The real margin of error is often about double the one reported. A typical election poll sample of about 1,000 people has a margin of sampling error that’s about plus or minus 3 percentage points. That number expresses the uncertainty that results from taking a sample of the population rather than interviewing everyone. Random samples are likely to differ a little from the population just by chance, in the same way that the quality of your hand in a card game varies from one deal to the next.

The problem is that sampling error is not the only kind of error that affects a poll. Those other kinds of error, in fact, can be as large or larger than sampling error. Consequently, the reported margin of error can lead people to think that polls are more accurate than they really are.

There are three other, equally important sources of error in polling: noncoverage error, where not all the target population has a chance of being sampled; nonresponse error, where certain groups of people may be less likely to participate; and measurement error, where people may not properly understand the questions or misreport their opinions.
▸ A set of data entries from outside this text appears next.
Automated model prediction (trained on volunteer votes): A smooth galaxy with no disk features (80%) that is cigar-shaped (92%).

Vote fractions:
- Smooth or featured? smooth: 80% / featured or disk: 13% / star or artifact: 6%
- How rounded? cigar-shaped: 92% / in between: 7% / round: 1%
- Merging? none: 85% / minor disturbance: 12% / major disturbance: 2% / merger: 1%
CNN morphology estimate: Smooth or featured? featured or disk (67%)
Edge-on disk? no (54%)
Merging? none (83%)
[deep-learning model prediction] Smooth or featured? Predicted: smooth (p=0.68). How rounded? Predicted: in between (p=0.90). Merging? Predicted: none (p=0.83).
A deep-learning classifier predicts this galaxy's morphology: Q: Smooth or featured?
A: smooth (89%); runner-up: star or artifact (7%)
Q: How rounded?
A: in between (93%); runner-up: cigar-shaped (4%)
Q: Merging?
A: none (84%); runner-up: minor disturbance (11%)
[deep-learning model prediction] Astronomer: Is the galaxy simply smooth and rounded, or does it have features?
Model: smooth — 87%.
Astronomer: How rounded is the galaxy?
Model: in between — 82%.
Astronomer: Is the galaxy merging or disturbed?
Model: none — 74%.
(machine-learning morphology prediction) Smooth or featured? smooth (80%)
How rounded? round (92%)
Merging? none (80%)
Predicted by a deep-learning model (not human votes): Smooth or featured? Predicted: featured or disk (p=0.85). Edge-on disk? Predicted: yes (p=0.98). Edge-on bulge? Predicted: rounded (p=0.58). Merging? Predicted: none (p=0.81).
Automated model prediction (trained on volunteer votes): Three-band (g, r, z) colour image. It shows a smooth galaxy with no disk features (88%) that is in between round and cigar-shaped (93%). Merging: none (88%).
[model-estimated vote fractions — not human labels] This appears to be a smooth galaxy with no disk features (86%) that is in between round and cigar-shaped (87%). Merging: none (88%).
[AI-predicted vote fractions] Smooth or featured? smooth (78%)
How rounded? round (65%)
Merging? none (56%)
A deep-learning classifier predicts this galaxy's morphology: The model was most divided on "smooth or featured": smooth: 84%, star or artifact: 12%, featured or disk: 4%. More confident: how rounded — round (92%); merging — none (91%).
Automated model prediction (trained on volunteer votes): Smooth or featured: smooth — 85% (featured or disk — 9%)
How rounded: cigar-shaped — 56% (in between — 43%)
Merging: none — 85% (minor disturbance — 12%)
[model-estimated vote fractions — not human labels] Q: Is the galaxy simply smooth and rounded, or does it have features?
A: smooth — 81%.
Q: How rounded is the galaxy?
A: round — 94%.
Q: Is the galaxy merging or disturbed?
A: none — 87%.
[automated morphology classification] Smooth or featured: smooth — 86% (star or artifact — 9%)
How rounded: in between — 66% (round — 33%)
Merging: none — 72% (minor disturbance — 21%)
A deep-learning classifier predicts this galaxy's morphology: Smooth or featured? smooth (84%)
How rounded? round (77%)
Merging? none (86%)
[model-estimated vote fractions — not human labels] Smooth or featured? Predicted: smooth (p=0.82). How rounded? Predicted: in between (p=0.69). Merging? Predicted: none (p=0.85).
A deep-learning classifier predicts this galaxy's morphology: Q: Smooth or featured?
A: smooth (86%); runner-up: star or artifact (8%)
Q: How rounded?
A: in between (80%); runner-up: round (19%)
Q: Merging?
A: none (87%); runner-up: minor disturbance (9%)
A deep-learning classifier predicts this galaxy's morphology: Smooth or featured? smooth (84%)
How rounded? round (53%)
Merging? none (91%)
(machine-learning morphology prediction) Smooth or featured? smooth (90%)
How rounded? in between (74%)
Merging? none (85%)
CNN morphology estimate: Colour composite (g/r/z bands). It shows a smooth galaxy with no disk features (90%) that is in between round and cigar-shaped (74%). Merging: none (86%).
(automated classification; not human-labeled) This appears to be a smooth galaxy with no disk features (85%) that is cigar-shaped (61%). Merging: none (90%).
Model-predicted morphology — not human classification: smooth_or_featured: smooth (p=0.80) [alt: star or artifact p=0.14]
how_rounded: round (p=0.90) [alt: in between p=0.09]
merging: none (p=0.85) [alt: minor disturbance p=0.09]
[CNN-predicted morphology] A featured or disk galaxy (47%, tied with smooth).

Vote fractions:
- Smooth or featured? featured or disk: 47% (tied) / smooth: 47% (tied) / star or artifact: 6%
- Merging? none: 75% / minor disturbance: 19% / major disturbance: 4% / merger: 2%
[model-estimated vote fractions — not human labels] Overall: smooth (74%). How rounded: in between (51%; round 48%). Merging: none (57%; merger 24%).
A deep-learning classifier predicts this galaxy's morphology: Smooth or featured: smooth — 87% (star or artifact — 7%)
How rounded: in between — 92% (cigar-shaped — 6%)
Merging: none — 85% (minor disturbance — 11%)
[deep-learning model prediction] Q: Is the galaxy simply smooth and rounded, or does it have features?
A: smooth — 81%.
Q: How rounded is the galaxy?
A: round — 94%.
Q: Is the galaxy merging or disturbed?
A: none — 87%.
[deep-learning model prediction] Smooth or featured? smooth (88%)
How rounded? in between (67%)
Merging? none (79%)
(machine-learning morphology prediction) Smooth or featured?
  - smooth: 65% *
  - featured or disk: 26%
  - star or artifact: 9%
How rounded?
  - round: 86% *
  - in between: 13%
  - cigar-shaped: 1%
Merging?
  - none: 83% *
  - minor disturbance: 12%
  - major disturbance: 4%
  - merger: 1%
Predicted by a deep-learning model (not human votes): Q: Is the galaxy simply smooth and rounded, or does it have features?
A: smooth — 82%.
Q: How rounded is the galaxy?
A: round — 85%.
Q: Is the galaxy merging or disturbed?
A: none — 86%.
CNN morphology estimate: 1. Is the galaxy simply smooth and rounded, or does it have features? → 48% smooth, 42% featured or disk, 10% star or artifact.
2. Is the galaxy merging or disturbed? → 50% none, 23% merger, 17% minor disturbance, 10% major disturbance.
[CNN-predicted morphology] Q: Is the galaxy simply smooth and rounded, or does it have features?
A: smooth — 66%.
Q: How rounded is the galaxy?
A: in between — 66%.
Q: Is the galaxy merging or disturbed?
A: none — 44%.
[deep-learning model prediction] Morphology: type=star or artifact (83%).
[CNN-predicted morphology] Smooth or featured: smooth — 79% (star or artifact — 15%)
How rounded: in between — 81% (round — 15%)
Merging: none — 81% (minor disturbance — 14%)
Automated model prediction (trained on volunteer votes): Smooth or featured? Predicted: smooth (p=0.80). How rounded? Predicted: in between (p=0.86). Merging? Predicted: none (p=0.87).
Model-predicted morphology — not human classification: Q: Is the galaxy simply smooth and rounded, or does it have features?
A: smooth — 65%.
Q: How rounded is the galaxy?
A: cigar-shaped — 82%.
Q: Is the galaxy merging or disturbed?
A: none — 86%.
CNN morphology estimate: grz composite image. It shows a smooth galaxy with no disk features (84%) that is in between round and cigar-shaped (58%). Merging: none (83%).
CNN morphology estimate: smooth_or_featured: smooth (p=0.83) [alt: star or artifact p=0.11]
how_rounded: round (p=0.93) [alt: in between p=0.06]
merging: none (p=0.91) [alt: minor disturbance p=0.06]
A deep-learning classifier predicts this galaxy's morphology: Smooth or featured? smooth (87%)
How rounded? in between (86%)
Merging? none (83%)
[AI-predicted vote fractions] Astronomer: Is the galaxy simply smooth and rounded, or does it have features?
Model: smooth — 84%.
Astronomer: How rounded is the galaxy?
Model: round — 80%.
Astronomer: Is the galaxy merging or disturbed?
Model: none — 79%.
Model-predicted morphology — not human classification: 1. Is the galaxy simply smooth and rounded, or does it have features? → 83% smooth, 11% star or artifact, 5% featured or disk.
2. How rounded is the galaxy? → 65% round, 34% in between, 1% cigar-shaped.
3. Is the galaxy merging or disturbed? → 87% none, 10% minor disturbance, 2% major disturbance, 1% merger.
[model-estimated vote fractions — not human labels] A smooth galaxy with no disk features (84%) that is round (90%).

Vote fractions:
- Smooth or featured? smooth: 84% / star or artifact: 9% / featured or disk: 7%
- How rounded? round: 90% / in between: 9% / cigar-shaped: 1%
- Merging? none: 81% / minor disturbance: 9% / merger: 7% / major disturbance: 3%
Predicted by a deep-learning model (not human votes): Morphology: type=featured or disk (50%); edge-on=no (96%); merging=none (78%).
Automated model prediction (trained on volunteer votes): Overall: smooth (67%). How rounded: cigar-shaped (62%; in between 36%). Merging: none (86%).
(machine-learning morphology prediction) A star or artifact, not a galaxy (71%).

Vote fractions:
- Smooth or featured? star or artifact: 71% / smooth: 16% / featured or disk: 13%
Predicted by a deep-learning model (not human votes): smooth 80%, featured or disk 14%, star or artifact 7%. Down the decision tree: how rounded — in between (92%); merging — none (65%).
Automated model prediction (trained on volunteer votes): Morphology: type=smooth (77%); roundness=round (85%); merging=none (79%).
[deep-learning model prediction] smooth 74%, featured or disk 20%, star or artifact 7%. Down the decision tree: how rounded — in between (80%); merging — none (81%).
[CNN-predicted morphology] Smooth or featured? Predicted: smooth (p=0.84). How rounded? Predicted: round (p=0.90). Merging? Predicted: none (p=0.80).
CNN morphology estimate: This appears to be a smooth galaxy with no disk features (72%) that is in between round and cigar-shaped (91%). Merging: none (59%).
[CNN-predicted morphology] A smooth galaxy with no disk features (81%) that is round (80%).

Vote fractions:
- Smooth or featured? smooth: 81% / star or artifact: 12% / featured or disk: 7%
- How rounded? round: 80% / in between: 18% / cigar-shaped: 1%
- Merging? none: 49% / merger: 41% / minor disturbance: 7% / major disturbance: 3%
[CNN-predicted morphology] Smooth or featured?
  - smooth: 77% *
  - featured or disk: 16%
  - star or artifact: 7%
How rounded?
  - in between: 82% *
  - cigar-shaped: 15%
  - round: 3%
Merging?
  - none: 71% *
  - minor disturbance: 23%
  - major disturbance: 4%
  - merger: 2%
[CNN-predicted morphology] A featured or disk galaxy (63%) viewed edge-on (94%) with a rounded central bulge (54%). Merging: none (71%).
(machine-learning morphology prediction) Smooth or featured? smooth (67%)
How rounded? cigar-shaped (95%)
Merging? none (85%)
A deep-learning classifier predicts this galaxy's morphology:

Not only does the margin of error fail to account for those other sources of potential error, putting a number only on sampling error implies to the public that other kinds of error do not exist.

Several recent studies show that the average total error in a poll estimate may be closer to twice as large as that implied by a typical margin of sampling error. This hidden error underscores the fact that polls may not be precise enough to call the winner in a close election.

I see it as more of an issue with the modeling.

A model can give you a 63.2% chance, but what does that mean given the relatively large margins of error on your inputs (the polls themselves) and depends on your model parameters being accurate (even a small error can swing a state or two)?

We give weather forecasters a hard time for doing a very hard job but they’ve got vastly superior data and modeling but still try to limit rain forecasts to the nearest 5% or 10% for many of the things we see here - they realize there’s only so much detail they can really offer down to that level but people try to read a lot more into the numbers than is prudent or realistic.

Right now, the modeling tells us that Harris probably has a slight edge but it’s far from certain and nowhere close to being comfortable. You can say “there’s a difference between 63% vs 55%” but this is the classic “accuracy vs precision” issue you should learn in school.

Yes, model error and parameter error are always more important than stochastic error in situations like this. The polls “margin of error” is just stochastic error.

One thing that stands out to me in contrasting Silver and 538 is that Silver stands by his fundamentals favoring Trump, and 538 is at least popular vote H+3.2 fundamentals alone. As they each ratchet down the value of the fundamental factor they should converge.

I found it interesting is that Silver keeps his model secret, but oddly and strangely, he had Harris UP, before Republicans bought him, and now he says Harris down. hmmm.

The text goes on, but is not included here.